Bela Budi Arie, Tolak Rekayasa Media
JAGOK.CO - JAKARTA - Lembaga Advokasi Kajian Strategis Indonesia (LAKSI) menyampaikan keprihatinan mendalam atas berkembangnya opini publik yang dinilai tidak berimbang terkait kasus judi online dan penyebutan nama mantan Menteri Komunikasi dan Informatika (Menkominfo) Budi Arie Setiadi. Dalam keterangan persnya, Koordinator LAKSI menyebut Budi Arie tengah menjadi korban *trial by the press* atau penghakiman sepihak melalui media.
"Kami melihat adanya rekayasa opini yang tendensius dan tidak objektif. Ini bukan sekadar serangan informasi, tapi sudah mengarah pada pembunuhan karakter. Maka kami merasa perlu bersuara membela Budi Arie dari opini-opini yang penuh fitnah," ujar Koordinator LAKSI, Selasa (21/5/2025).
LAKSI mengecam keras upaya framing negatif yang dilakukan secara sistematis di ruang publik. Menurut mereka, isu judi online yang menyeret nama Budi Arie terindikasi kuat dimanfaatkan oleh kelompok tertentu untuk kepentingan politik, bukan kepentingan publik.
"Jangan sampai isu ini menjadi alat manuver politis yang tujuannya menjatuhkan tokoh tertentu. Kami mengajak seluruh elemen masyarakat untuk tetap menjunjung asas praduga tak bersalah. Jangan langsung menelan mentah-mentah opini yang berkembang di media sosial," tegasnya.
LAKSI juga menyinggung struktur dan mekanisme kerja di Kementerian Kominfo saat Budi Arie menjabat. Mereka menjelaskan bahwa proses pemblokiran dan pengawasan situs judi online sepenuhnya berada di bawah kendali Direktorat Jenderal Aplikasi Informatika (Aptika), bukan secara langsung di bawah kendali menteri.
"Kami menduga kuat Budi Arie justru menjadi korban persekongkolan oknum yang bermain di bawah radar. Bisa jadi beliau dibohongi oleh bawahannya yang justru terlibat dalam praktik melindungi situs judi online. Tuduhan bahwa Budi Arie melindungi bandar judi online adalah framing yang menyesatkan," katanya lagi.

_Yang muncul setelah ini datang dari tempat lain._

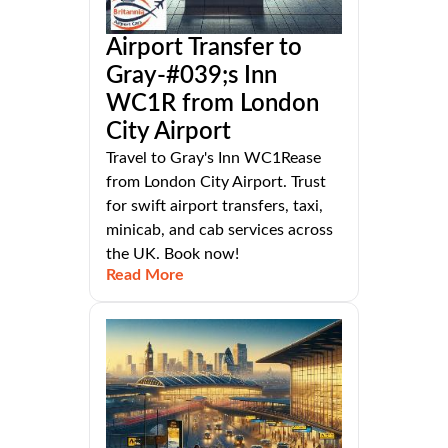
Airport Transfer to
Gray-#039;s Inn
WC1R from London
City Airport
Travel to Gray's Inn WC1Rease
from London City Airport. Trust
for swift airport transfers, taxi,
minicab, and cab services across
the UK. Book now!
Read More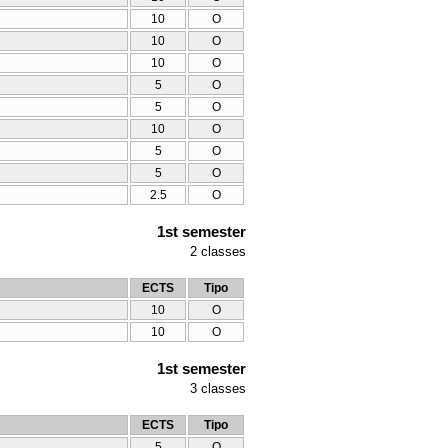
10
O
10
O
10
O
5
O
5
O
10
O
5
O
5
O
2.5
O
1st semester
2
classes
ECTS
Tipo
10
O
10
O
1st semester
3
classes
ECTS
Tipo
5
O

Lebih lanjut, LAKSI menilai banyak opini yang mengaitkan nama Budi Arie dengan T (salah satu tersangka dalam kasus ini) justru tidak berdasar dan menyimpang jauh dari fakta hukum yang sebenarnya.
Atas dasar itu, LAKSI mengajak masyarakat tetap tenang dan tidak mudah terprovokasi oleh berita-berita hoaks yang berkembang. Mereka menilai penyebaran informasi yang tidak diverifikasi kebenarannya dapat memicu keresahan dan berpotensi mengganggu stabilitas nasional.
"Kami ingatkan, masyarakat harus lebih bijak dalam menyikapi arus informasi. Jangan mudah terpancing oleh isu-isu viral yang belum tentu akurat. Stabilitas bangsa harus tetap menjadi prioritas kita bersama," pungkasnya.